In all honesty, I didn’t really think it was that bad to be in his enclosure with him hanging out. We took bathroom breaks, cuddled, I got to give him his dinner and breakfast. Day became night and we settled in for a night of sleep. I think this is when the reality and the reason for this event really began to sink in for me and I began to understand the impact that shelter life can have on a dog’s mental health.

The SPCA truly gives all the animals that come in the very best care, attention and love, but a shelter is still a shelter and while it has MANY positives, being kept in an enclosure day in and day out can truly impact the mental health of these animals, and I felt it first hand.

At about 3 am after struggling to get comfortable and fall asleep, I woke up in a panic; scared, a bit confused, and feeling a bit sick to my stomach. I only had about 3 hours of restless sleep at this point. Thankfully, Franklin was there to comfort me. I think he could feel my panic and moved to curl up under my arm, laid partly across my chest, putting some pressure on me.

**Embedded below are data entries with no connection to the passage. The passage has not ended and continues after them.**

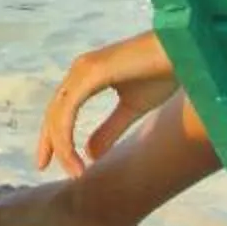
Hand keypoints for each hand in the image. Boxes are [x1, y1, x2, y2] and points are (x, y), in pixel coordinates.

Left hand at [35, 38, 175, 177]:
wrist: (183, 53)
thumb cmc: (162, 74)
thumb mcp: (131, 109)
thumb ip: (109, 129)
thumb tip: (90, 154)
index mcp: (87, 76)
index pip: (60, 109)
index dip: (53, 136)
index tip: (50, 162)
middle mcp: (81, 70)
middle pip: (53, 112)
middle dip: (49, 143)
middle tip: (43, 168)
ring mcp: (84, 69)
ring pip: (58, 114)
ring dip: (62, 146)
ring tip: (74, 172)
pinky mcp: (92, 73)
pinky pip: (69, 110)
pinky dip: (67, 136)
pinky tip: (77, 157)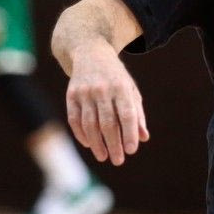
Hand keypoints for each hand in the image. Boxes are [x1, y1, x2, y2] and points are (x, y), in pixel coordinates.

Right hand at [66, 41, 149, 165]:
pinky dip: (81, 134)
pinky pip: (74, 119)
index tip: (132, 150)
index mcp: (121, 87)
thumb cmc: (116, 77)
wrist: (90, 53)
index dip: (129, 133)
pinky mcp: (70, 95)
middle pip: (107, 122)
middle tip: (118, 160)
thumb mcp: (131, 90)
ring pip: (89, 123)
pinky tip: (89, 145)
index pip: (126, 114)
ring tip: (104, 157)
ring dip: (97, 143)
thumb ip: (137, 114)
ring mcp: (84, 92)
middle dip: (113, 144)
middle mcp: (102, 90)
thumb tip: (143, 137)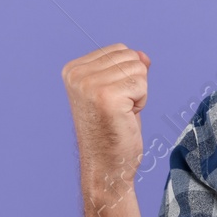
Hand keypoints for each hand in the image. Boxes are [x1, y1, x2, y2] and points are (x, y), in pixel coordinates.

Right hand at [61, 43, 150, 216]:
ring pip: (138, 69)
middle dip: (134, 83)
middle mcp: (77, 75)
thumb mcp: (119, 92)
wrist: (106, 167)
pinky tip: (125, 118)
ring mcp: (89, 85)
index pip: (119, 50)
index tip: (112, 100)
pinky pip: (142, 84)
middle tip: (118, 109)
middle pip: (130, 56)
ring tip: (121, 113)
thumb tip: (143, 55)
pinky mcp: (106, 97)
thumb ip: (127, 69)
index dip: (125, 75)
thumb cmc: (113, 131)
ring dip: (138, 93)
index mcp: (73, 70)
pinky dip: (141, 102)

All I could think about is how I wanted to escape, go home, be in my bed, warm, loved, safe and cared for. I realized that what I was experiencing is what the shelter animals experience every day. Even though my day felt easy, that my panic, fear, not feeling well was an accumulation of all the smells, activity, new people walking by the windows, dogs barking, trying to get comfortable and trying to sleep was affecting my mental health. And this was just a 24-hour period.

Franklin comforted me. He knew what I was feeling and in turn I wrapped my arms around him and we both fell back asleep. Even when Franklin had other places to sleep or rest, he stayed by my side. His loyalty, perseverance, love, and cuddles helped me survive 24 hours of a day in the life of a shelter pet.

I hope that one day he will find someone to do the same for him, so that he doesn’t just survive but thrive. He deserves so much and he taught me so much. This event not only raised awareness about the ongoing issues of overcrowding in shelters, but the effects of being in a shelter short term and long term and how it can negatively affect the mental health of these beautiful creatures. It definitely impacted me in ways I didn’t expect.

I know now even more than before how crucial my job as a volunteer is, how important fostering is and how important adopting from a shelter is. And Franklin, you are truly the bestest boy. Thank you for taking me in and showing me a day in the life of Franklin and all our other shelter friends!